WHAT IS NEEDED
From the entries below, retype only the lines from the one with "left ear: (210, 51)" through the one with "right hip: (112, 187)", exactly as written.

(Keypoint coordinate data)

# # #

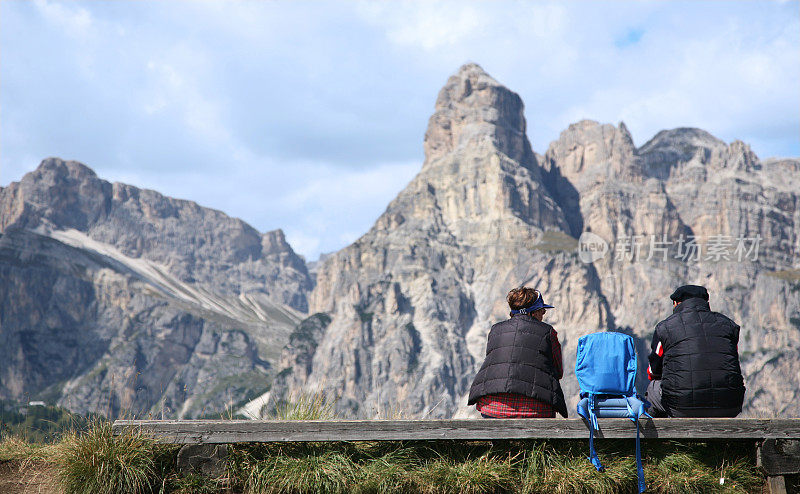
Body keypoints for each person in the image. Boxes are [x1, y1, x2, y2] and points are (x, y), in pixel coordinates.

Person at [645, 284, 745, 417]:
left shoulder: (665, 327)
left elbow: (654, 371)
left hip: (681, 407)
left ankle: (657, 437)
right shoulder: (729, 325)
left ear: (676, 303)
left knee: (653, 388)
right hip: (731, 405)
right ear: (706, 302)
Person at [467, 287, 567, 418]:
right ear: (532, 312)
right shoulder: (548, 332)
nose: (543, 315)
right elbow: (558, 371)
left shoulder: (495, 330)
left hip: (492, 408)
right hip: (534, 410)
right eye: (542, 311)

# # #

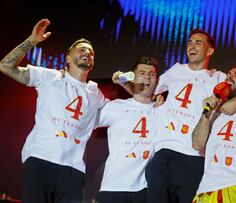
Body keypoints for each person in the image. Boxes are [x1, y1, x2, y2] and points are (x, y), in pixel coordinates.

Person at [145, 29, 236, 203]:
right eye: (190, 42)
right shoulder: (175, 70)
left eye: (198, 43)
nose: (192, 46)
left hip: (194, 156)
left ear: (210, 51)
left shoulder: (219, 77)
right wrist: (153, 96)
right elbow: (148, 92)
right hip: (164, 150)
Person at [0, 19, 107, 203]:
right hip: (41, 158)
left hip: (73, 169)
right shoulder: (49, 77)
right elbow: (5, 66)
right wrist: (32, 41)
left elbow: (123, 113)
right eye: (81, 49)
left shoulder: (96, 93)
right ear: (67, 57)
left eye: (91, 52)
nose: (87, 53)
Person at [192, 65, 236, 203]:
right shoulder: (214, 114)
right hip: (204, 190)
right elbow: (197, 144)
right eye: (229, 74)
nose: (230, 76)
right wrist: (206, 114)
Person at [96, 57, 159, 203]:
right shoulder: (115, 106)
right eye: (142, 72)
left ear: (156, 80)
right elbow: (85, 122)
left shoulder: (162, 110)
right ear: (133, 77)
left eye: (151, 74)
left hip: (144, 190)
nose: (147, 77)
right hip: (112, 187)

# # #

EXERCISE RESPONSE
left ear: (210, 51)
left shoulder: (219, 77)
right wrist: (153, 96)
right elbow: (148, 92)
right hip: (164, 150)
Person at [0, 19, 107, 203]:
right hip: (41, 158)
left hip: (73, 169)
right shoulder: (49, 77)
right elbow: (5, 66)
right wrist: (32, 41)
left elbow: (123, 113)
right eye: (81, 49)
left shoulder: (96, 93)
right ear: (67, 57)
left eye: (91, 52)
nose: (87, 53)
Person at [192, 65, 236, 203]:
right shoulder: (214, 114)
right hip: (204, 190)
right elbow: (197, 144)
right eye: (229, 74)
nose: (230, 76)
right wrist: (206, 114)
Person at [96, 57, 159, 203]:
right shoulder: (115, 106)
right eye: (142, 72)
left ear: (156, 80)
right elbow: (85, 122)
left shoulder: (162, 110)
right ear: (133, 77)
left eye: (151, 74)
left hip: (144, 190)
nose: (147, 77)
right hip: (112, 187)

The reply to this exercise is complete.